Extreme Learning Machine

05 Jul 2018

As of 2018-06-17 the elmNN package was archived and due to the fact that it was one of the machine learning functions that I used when I started learning R (it returns the output results pretty fast too) plus that I had to utilize the package last week for a personal task I decided to reimplement the R code in Rcpp. It didn’t take long because the R package was written, initially by the author, in a clear way. In the next lines I’ll explain the differences and the functionality just for reference.

Differences between the elmNN (R package) and the elmNNRcpp (Rcpp Package)
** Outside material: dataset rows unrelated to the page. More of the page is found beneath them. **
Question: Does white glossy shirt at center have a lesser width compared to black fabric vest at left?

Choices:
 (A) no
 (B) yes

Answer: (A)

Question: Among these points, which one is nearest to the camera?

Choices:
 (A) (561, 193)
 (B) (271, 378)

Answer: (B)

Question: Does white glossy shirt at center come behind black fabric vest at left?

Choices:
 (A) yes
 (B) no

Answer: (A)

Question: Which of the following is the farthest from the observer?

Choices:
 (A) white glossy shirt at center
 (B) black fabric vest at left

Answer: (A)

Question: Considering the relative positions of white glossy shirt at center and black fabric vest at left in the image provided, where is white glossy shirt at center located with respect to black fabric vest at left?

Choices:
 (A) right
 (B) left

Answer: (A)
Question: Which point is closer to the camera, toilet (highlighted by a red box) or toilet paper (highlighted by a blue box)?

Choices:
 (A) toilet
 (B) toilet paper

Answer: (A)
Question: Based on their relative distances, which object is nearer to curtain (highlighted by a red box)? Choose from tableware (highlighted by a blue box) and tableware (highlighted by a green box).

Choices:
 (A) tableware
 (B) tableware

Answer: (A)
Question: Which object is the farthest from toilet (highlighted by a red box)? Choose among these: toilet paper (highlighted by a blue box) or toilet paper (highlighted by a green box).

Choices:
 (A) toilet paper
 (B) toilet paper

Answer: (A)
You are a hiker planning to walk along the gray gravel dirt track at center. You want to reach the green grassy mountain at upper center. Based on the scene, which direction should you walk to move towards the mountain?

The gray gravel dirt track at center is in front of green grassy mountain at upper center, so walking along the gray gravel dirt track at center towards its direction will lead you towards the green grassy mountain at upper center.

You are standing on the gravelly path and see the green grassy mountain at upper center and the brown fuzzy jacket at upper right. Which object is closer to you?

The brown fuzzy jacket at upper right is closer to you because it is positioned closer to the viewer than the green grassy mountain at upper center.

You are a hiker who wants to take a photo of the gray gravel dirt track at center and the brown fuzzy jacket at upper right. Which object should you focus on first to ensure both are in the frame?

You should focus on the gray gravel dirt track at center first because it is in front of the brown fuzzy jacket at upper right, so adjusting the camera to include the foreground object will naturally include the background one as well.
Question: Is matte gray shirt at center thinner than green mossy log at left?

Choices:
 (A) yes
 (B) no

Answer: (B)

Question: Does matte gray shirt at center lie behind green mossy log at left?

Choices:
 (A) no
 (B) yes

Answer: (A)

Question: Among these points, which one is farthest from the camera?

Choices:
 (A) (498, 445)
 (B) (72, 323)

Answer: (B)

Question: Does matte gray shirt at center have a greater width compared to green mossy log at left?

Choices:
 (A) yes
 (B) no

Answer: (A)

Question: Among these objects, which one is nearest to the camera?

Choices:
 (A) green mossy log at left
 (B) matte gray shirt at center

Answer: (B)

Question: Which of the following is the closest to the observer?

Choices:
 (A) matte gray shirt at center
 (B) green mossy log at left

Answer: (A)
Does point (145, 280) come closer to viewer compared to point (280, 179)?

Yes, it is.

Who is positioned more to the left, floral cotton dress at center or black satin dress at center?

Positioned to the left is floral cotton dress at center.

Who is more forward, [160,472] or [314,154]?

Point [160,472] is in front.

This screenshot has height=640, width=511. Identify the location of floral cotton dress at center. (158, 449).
The reimplementation assumes that both the predictors ( x ) and the response variable ( y ) are in the form of a matrix. This means that character, factor or boolean columns have to be transformed (onehot encoded would be an option) before using either the elm_train or the elm_predict function.
The output predictions are in the form of a matrix. In case of regression the matrix has one column whereas in case of classification the number of columns equals the number of unique labels
In case of classification the unique labels should begin from 0 and the difference between the unique labels should not be greater than 1. For instance, unique_labels = c(0, 1, 2, 3) are acceptable whereas the following case will raise an error : unique_labels = c(0, 2, 3, 4)
I renamed the poslin activation to relu as it’s easier to remember ( both share the same properties ). Moreover I added the leaky_relu_alpha parameter so that if the value is greater than 0.0 a leaky-relu-activation for the single-hidden-layer can be used.
The initilization weights in the elmNN were set by default to uniform in the range [-1,1] ( ‘uniform_negative’ ) . I added two more options : ‘normal_gaussian’ ( in the range [0,1] ) and ‘uniform_positive’ ( in the range [0,1] ) too
The user has the option to include or exclude bias of the one-layer feed-forward neural network

The elmNNRcpp functions

The functions included in the elmNNRcpp package are the following and details for each parameter can be found in the package documentation,

elmNNRcpp
elm_train(x, y, nhid, actfun, init_weights = “normal_gaussian”, bias = FALSE, …)
elm_predict(elm_train_object, newdata, normalize = FALSE)
onehot_encode(y)

elmNNRcpp in case of Regression

The following code chunk gives some details on how to use the elm_train in case of regression and compares the results with the lm ( linear model ) base function,

# load the data and split it in two parts
#----------------------------------------

data(Boston, package = 'KernelKnn')

library(elmNNRcpp)

Boston = as.matrix(Boston)
dimnames(Boston) = NULL

X = Boston[, -dim(Boston)[2]]
xtr = X[1:350, ]
xte = X[351:nrow(X), ]

# prepare / convert the train-data-response to a one-column matrix
#-----------------------------------------------------------------

ytr = matrix(Boston[1:350, dim(Boston)[2]], nrow = length(Boston[1:350, dim(Boston)[2]]),
             
             ncol = 1)

# perform a fit and predict [ elmNNRcpp ]
#----------------------------------------

fit_elm = elm_train(xtr, ytr, nhid = 1000, actfun = 'purelin',
                    
                    init_weights = "uniform_negative", bias = TRUE, verbose = T)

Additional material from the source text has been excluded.